Developing And Assessing Language Models For Logical Reasoning Over Natural Language
Reference
Degree Grantor
Abstract
Recent advancements in AI have highlighted the importance of integrating deep learning with symbolic logic reasoning. Language models such as RoBERTa, DeBERTa, LLaMA, Alpaca, Vicuna, GPT-3.5, and GPT-4 have advanced the performance of AI systems in various natural language processing tasks to human-like levels. However, the generalization of language models in logical reasoning remains underexplored. One of the main reasons is the limitation posed by the lack of extensive, balanced, and real-world datasets for logical reasoning. This thesis has three research objectives, addressing the main research gap/limitation:
-
To improve the models' out-of-distribution performance on multi-step logical reasoning tasks through logic-driven data augmentation.
-
To enhance the models' performance on real-world logical reasoning datasets by constructing an Abstract Meaning Representation based logic-driven data augmentation method.
-
Although large language models demonstrate impressive performance on current logical reasoning leaderboards, it remains underexplored whether they truly possess strong capabilities in logical reasoning.
The first part of the thesis focuses on improving language models' ability in multi-step logical reasoning, particularly when faced with unbalanced reasoning steps. Inspired by DeepLogic, we present IMA-GloVe-GA, an RNN-based model with a gate attention mechanism, developed to accommodate varying reasoning depths. This is facilitated by our PARARULE-Plus dataset, created for deeper reasoning tasks. Our results show notable enhancements in model performance under both standard and out-of-distribution conditions.

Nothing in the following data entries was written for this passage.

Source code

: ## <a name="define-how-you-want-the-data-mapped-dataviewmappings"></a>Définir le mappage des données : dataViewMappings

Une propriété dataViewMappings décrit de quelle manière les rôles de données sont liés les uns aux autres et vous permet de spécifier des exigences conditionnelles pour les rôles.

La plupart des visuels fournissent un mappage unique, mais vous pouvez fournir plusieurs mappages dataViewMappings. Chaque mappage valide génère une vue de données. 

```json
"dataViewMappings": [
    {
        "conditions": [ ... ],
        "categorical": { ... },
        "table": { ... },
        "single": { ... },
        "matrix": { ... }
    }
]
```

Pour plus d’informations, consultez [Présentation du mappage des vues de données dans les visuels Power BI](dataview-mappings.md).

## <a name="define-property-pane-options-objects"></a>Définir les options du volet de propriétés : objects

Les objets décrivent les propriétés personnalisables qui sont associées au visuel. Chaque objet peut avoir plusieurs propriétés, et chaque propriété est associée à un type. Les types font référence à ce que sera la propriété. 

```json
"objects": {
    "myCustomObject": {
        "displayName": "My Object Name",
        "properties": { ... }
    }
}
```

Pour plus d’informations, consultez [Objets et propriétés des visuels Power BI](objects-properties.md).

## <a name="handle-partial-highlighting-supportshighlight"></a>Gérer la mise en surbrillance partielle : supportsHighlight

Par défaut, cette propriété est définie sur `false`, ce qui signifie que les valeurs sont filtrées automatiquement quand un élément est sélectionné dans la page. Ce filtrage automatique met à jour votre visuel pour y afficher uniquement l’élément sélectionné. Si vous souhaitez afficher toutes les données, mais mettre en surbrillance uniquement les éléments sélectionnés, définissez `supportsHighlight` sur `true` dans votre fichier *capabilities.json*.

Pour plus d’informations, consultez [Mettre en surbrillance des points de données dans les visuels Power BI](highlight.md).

The second part of the thesis focuses on generating diverse training data to address the scarcity of real-world logical reasoning datasets and enhance large language models (LLMs) for logical reasoning tasks. We introduce AMR-LDA, a data augmentation method that converts text into Abstract Meaning Representation (AMR) graphs, improving reasoning datasets. This approach benefits various models, including GPT-3.5 and GPT-4, and improves performance, notably achieving the top rank on the ReClor leaderboard.
The third part of the thesis examines how Large Language Models (LLMs) like GPT-3.5 and GPT-4 respond to trivial changes in logical reasoning datasets. We created ReClor-plus, LogiQA-plus, and LogiQAv2-plus, which include shuffled options and modified correct choices to test LLMs' logical reasoning. Although LLMs excel on standard datasets, they exhibit degraded performance with these modified versions. Our findings reveal that incorporating task variations, perturbations in training sets, and logic-driven data augmentation significantly enhances LLMs' generalisation and robustness in logical reasoning scenarios.
This thesis explores several different approaches to demonstrate a more robust QA system that aids computers in thinking and reasoning over natural language texts through logical reasoning. Our methods have been evaluated and now lead the public logical reasoning leaderboard, ReClor. We are the first group in the world to have scored above 90% on the ReClor hidden test set.